Listyarini berpikir. Selama orang
ini tidak menggangguku, sebaiknya aku menurut agar dia tidak bersikap kasar
kepadaku. Akan tetapi, kalau dia hendak berbuat sesuatu yang tidak senonoh, aku
akan membunuh diri. Sementara itu, hanya mengharapkan pertolongan dari Sang
Hyang Widhi. Maka, iapun mengangguk. Dengan girang Nismara mengajak ia
melanjutkan perjalanan dan ketika mereka melewati sebuah dusun yang cukup
ramai, yaitu dusun Kerta, Nismara lalu membeli dua ekor kuda. Biarpun tidak
pernah mempelajari ilmu kanuragan, namun kalau menunggang kuda, Listyarini
cukup mahir. Perjalanan dilanjutkan dengan berkuda sehingga lebih cepat dan
lancar. Juga bagi Listyarini, tentu lebih leluasa dan enak melakukan perjalanan
menunggang kuda daripada dipondong oleh Nismara. Mereka mendaki Gunung Lawu
dari sisi timur. Pada suatu pagi tibalah mereka di lereng Gunung Lawu.
Pemandangan alamnya amat indah dan tempat itupun sunyi, penuh dengan hutan
lebat dan hawanya sejuk, nyaman bukan main. Dari tempat mereka berhenti
mengaso, tampak sebuah telaga yang airnya membiru dan pemandangan di situ
teramat indahnya. Timbul kegembiraan besar di dalam hati Nismara. Selama
beberapa hari ini kekhawatirannya mulai menipis dan perjalanan berkuda yang
menyenangkan itu, tanpa harus memondong tubuh Listyarini, membangkitkan kembali
gairahnya. Mereka menambatkan kuda di batang pohon dan keduanya duduk di atas
batu gunung. Di sekeliling mereka tampak padang rumput menghijau. Nismara mulai
memandang kepada Listyarini dengan penuh perhatian dan perlahan-lahan api
gairah berahi mulai menyala dalam pandang matanya. Wanita itu tampak amat
cantik menggairahkan. Rambutnya yang agak kusut itu bahkan menambah
keelokannya, dengan sinom berjuntai dan bergantung! kacau di dahi dan
pelipisnya, pakaian yang kusut itu mempertajam lekuk lengkung tubuhnya. Muncul
bayangan-bayangan penuh nafsu berahi dalam benak Nismara. Ah.. sebetulnya sudah
lama wanita ini berada di tangannya akan tetapi dia tidak sempat memilikinya.

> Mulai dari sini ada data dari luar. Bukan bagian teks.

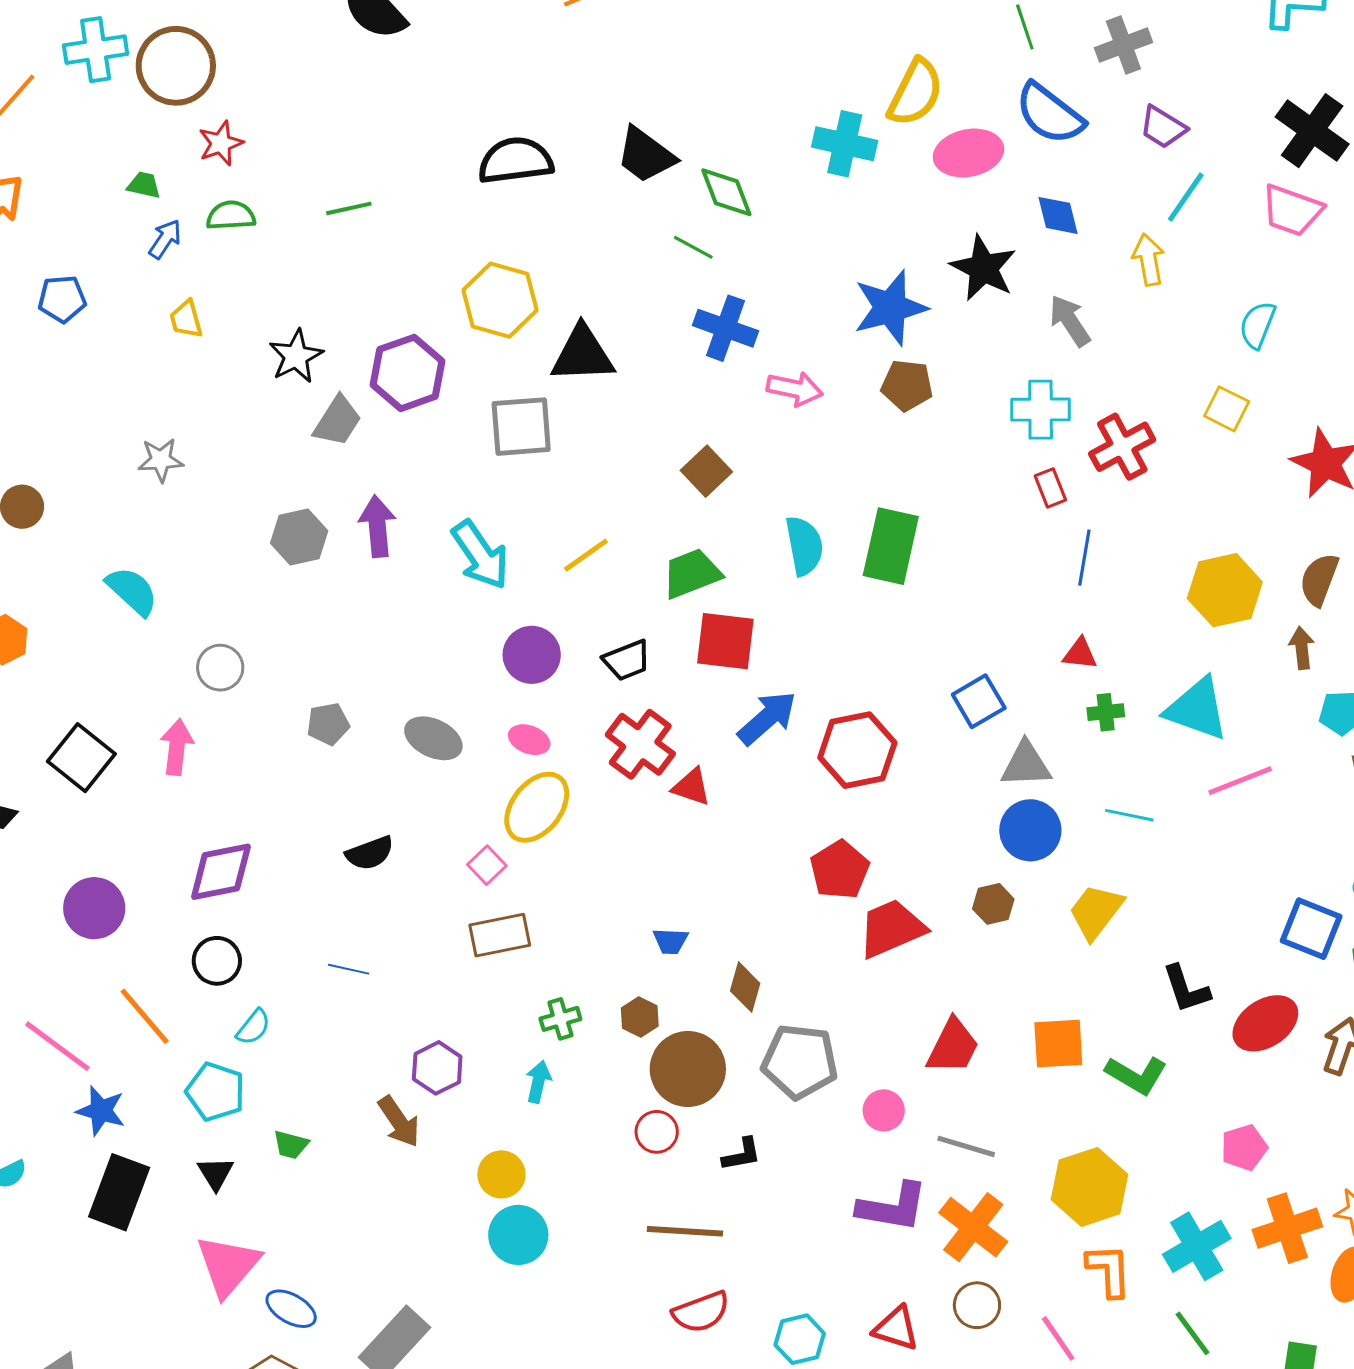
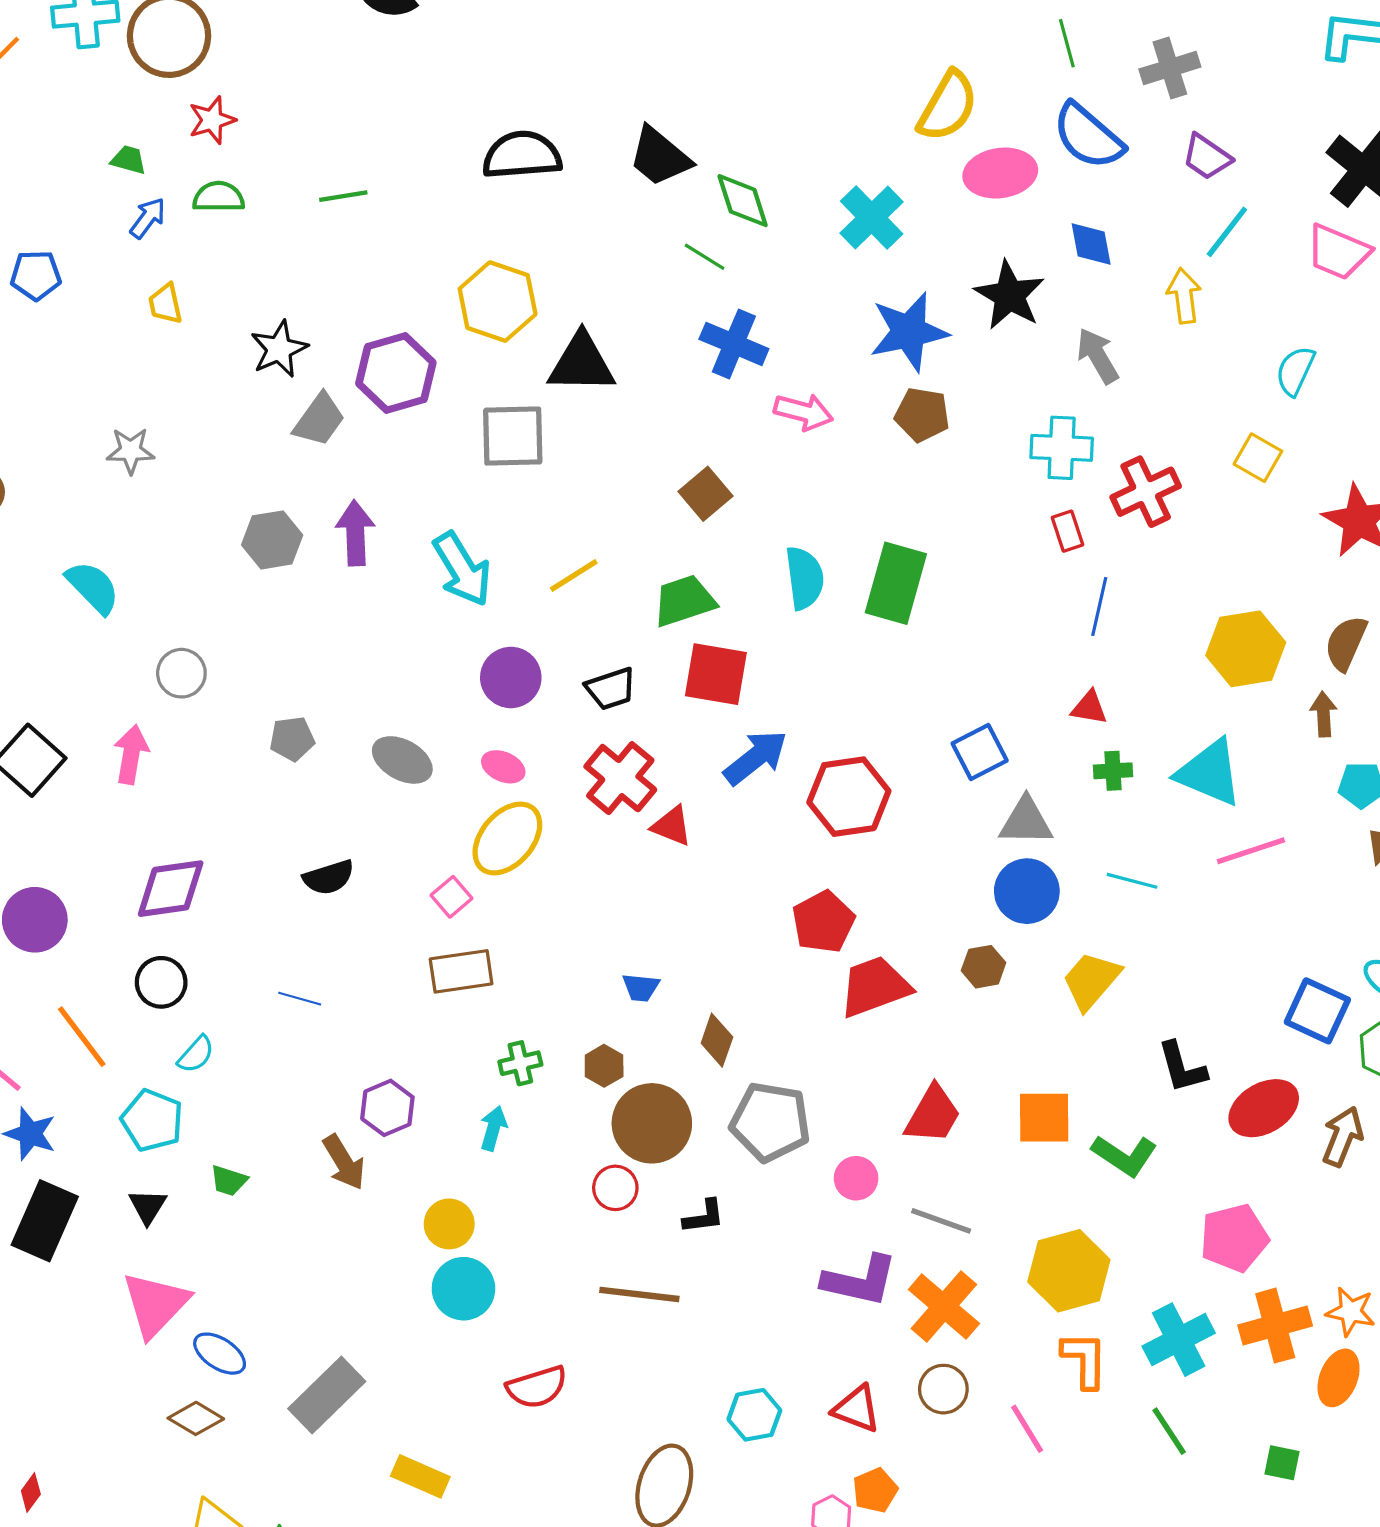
cyan cross: (845, 144) -> (872, 217), moved, turned 30
pink pentagon: (1244, 1147) -> (1234, 1238), size x1.4
red semicircle: (701, 1312) -> (537, 1387), moved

Sekaranglah saatnya pikirnya. Jelas bahwa tidak akan ada yang mampu mengejarnya
sampai di tempat sunyi ini. Dia harus memilikinya sekarang juga dan sekali
menjadi miliknya, wanita ini tentu selanjutnya akan tunduk kepadanya dan akan
menjadi isterinya. Nismara turun dari atas batu dan menghampiri Listyarini.
Listyarini menengok. Mereka bertemu pandang dan Listyarini terbelalak. Ia
melihat kobaran nafsu berahi dalam mata laki-laki itu. Marabahaya yang hampir
setiap hari dikhawatirkannya itu akhirnya muncul.